Work order 1 — Copy the passage from the article on post-quantum cryptography word for word, starting at "Posted On February" and ending at "a 2032 problem.".
Work order 2 — Write what comes next in the article on post-quantum cryptography, picking up right after its final line.
[Text for analysis — start]
Posted On February 28, 2026

Post-Quantum Cryptography: What Enterprise Security Teams Need to Know

Philip Walley 0 comments

I keep hearing about post-quantum cryptography. It comes up in industry reports, vendor announcements, and security news with increasing frequency. My sense is that most security professionals are in the same place I am: aware that something is happening, not entirely sure what it means for them, and uncertain whether this is a 2026 problem or a 2032 problem.

It’s a 2026 problem. Here’s why.

Google Just Said the Quiet Part Out Loud

In early February, Google’s Kent Walker and Hartmut Neven issued a direct call to action, urging governments and industry to accelerate the adoption of post-quantum cryptography. This wasn’t a research paper or a product announcement. It was a warning. They stated plainly that the encryption currently protecting bank transfers, private communications, and classified data could be broken by a large-scale quantum computer in the coming years. More importantly, they pointed out that adversaries aren’t waiting around for quantum computers to mature. They’re already collecting encrypted data today, storing it, and planning to decrypt it later.

Google also confirmed that it has already migrated its own systems to use quantum-resistant encryption by default. When a company that runs one of the largest infrastructures on the planet tells you they’ve already made the switch and you should too, that’s worth paying attention to.

What PQC Actually Is (Without the Physics Lecture)
[Text for analysis — finish]
[Provided records — start]
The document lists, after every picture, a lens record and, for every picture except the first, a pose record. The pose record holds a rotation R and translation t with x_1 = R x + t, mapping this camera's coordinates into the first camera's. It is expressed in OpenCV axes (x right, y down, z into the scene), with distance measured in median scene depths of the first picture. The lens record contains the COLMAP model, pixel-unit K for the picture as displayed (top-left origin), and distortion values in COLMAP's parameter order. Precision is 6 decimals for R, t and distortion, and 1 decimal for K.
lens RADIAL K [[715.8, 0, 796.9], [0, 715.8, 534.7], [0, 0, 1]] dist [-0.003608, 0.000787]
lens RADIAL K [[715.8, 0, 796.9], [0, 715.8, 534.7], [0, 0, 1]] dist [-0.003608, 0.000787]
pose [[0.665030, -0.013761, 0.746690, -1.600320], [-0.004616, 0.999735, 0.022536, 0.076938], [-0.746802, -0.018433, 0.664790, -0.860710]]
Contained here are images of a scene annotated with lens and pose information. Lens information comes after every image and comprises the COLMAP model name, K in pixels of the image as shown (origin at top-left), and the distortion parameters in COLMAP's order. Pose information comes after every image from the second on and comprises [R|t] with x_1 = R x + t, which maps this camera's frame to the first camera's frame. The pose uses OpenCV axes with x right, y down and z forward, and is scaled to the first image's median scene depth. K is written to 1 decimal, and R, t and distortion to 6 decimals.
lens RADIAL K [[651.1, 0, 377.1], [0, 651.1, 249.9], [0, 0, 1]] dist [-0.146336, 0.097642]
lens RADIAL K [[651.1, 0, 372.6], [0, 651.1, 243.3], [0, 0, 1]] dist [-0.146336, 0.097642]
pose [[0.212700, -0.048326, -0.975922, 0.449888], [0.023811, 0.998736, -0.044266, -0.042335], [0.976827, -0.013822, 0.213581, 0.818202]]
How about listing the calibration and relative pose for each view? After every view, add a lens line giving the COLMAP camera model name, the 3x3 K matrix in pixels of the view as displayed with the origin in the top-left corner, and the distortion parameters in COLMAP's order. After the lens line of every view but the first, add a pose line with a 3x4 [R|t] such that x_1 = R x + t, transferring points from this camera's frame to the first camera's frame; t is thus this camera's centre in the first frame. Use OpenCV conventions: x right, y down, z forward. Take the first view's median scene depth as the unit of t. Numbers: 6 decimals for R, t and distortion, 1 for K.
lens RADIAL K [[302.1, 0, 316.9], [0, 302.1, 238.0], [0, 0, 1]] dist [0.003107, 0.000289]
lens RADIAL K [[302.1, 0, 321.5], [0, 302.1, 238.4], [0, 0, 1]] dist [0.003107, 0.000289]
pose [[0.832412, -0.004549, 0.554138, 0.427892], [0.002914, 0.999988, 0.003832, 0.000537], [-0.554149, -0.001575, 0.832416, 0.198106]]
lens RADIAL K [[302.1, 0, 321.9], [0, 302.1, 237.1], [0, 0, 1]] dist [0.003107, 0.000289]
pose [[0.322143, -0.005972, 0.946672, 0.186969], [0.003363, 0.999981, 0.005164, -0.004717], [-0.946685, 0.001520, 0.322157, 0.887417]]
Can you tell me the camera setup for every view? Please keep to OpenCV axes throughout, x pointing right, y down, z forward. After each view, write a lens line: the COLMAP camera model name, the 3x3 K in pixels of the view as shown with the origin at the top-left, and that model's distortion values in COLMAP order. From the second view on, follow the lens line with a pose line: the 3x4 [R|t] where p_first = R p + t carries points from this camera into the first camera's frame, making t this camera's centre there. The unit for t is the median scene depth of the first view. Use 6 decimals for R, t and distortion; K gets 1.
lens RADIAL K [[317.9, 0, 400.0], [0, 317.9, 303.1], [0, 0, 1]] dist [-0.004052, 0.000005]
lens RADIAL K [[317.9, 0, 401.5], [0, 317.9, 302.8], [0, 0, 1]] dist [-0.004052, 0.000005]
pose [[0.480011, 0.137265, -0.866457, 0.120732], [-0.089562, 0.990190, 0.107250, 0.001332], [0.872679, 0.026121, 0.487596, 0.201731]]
[Provided records — finish]
Written response 1 —
Posted On February 28, 2026

Post-Quantum Cryptography: What Enterprise Security Teams Need to Know

Philip Walley 0 comments

I keep hearing about post-quantum cryptography. It comes up in industry reports, vendor announcements, and security news with increasing frequency. My sense is that most security professionals are in the same place I am: aware that something is happening, not entirely sure what it means for them, and uncertain whether this is a 2026 problem or a 2032 problem.

Written response 2 —
To understand post-quantum cryptography, it helps to understand what it’s replacing and why.

Most of the encryption protecting data on the internet today relies on a simple concept: mathematical problems that are really, really hard to solve. When you connect to your bank’s website, send an encrypted email, or establish a VPN tunnel, security depends on algorithms such as RSA and Elliptic Curve Cryptography (ECC). These work because they’re based on math problems that would take a traditional computer thousands of years to crack. The math isn’t secret; it’s just so computationally expensive that brute-forcing the answer is impractical.

Quantum computers change that equation. Unlike traditional computers that process information as ones and zeros, quantum computers can evaluate many possibilities simultaneously. A quantum computer running what’s called Shor’s algorithm could solve the specific math problems behind RSA and ECC exponentially faster than any traditional computer. Problems that would take thousands of years become problems that take hours. When that happens, the encryption protecting your VPN connections, your web traffic, your digital certificates, and your signed software updates all become breakable.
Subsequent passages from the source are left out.